There is very much a sense in the “welcome” extended to Holyrood’s broadcasting reform proposals of the BBC very grudgingly bowing to what it now recognises is inevitable. The pressure for reform from across Scottish society was simply irresistible.
But there is also a distinct possibility – correct that to probability – that the little power cliques within BBC Scotland may choose to put on a show of grinning and bearing it while assuming that they can ‘manage’ these reforms so as to preserve their own influence. This would be disastrous.
I have always maintained that the institution of the BBC, along with its independent funding model, represents the best hope for public service broadcasting (PSB). The issues with the BBC are entirely a matter of bad management. Appallingly bad management.

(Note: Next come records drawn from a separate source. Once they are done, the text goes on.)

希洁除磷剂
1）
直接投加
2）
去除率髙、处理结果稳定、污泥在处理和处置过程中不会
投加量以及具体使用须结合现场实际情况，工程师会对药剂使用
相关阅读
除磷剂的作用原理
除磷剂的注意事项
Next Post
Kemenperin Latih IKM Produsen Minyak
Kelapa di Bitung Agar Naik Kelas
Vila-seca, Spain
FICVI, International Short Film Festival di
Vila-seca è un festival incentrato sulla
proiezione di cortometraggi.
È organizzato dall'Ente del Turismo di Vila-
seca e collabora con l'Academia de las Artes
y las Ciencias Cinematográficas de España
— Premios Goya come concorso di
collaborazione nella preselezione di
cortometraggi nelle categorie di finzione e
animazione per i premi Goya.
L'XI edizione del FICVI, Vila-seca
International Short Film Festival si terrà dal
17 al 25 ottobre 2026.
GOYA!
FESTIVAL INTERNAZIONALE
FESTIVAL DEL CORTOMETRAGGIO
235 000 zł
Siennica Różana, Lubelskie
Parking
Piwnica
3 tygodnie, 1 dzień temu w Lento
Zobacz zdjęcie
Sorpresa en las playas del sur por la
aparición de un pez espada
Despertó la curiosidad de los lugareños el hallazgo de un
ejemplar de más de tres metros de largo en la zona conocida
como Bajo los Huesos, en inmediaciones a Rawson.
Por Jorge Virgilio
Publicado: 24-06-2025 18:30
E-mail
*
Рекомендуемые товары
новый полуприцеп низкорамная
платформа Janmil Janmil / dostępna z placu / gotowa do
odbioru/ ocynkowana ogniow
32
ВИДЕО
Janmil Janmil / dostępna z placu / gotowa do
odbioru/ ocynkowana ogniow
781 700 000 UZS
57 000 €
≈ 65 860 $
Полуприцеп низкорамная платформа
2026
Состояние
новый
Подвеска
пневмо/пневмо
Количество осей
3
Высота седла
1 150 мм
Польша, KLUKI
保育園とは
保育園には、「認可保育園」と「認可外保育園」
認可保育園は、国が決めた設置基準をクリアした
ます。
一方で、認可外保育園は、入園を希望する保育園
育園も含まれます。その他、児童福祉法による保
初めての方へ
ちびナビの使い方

While resisting the dumbly simplistic demands of those who would throw out the PSB baby with the BBC bathwater, I strenuously maintain that any reform which fails to address the ingrained management structures and practices is doomed to fail.
We don’t just want a mini-BBC for Scotland. We need a comprehensively refreshed and transformed public broadcasting service.
This may well be the last chance to rescue genuine PSB from the destructive forces of commercialism and casual incompetence. Drastic action will be required. The starting assumption must be that everything must go. Only a ruthless pruning of the layers of old management will leave space for fresh ideas.
Nobody should get comfortable with the notion that any reform acceptable to the existing BBC hierarchy can possibly be the end of the story. The simple measure of how effective reforms are likely to be is the extent to which they are resisted by vested interests. We’ll know we’re getting it right when we hear them squeal.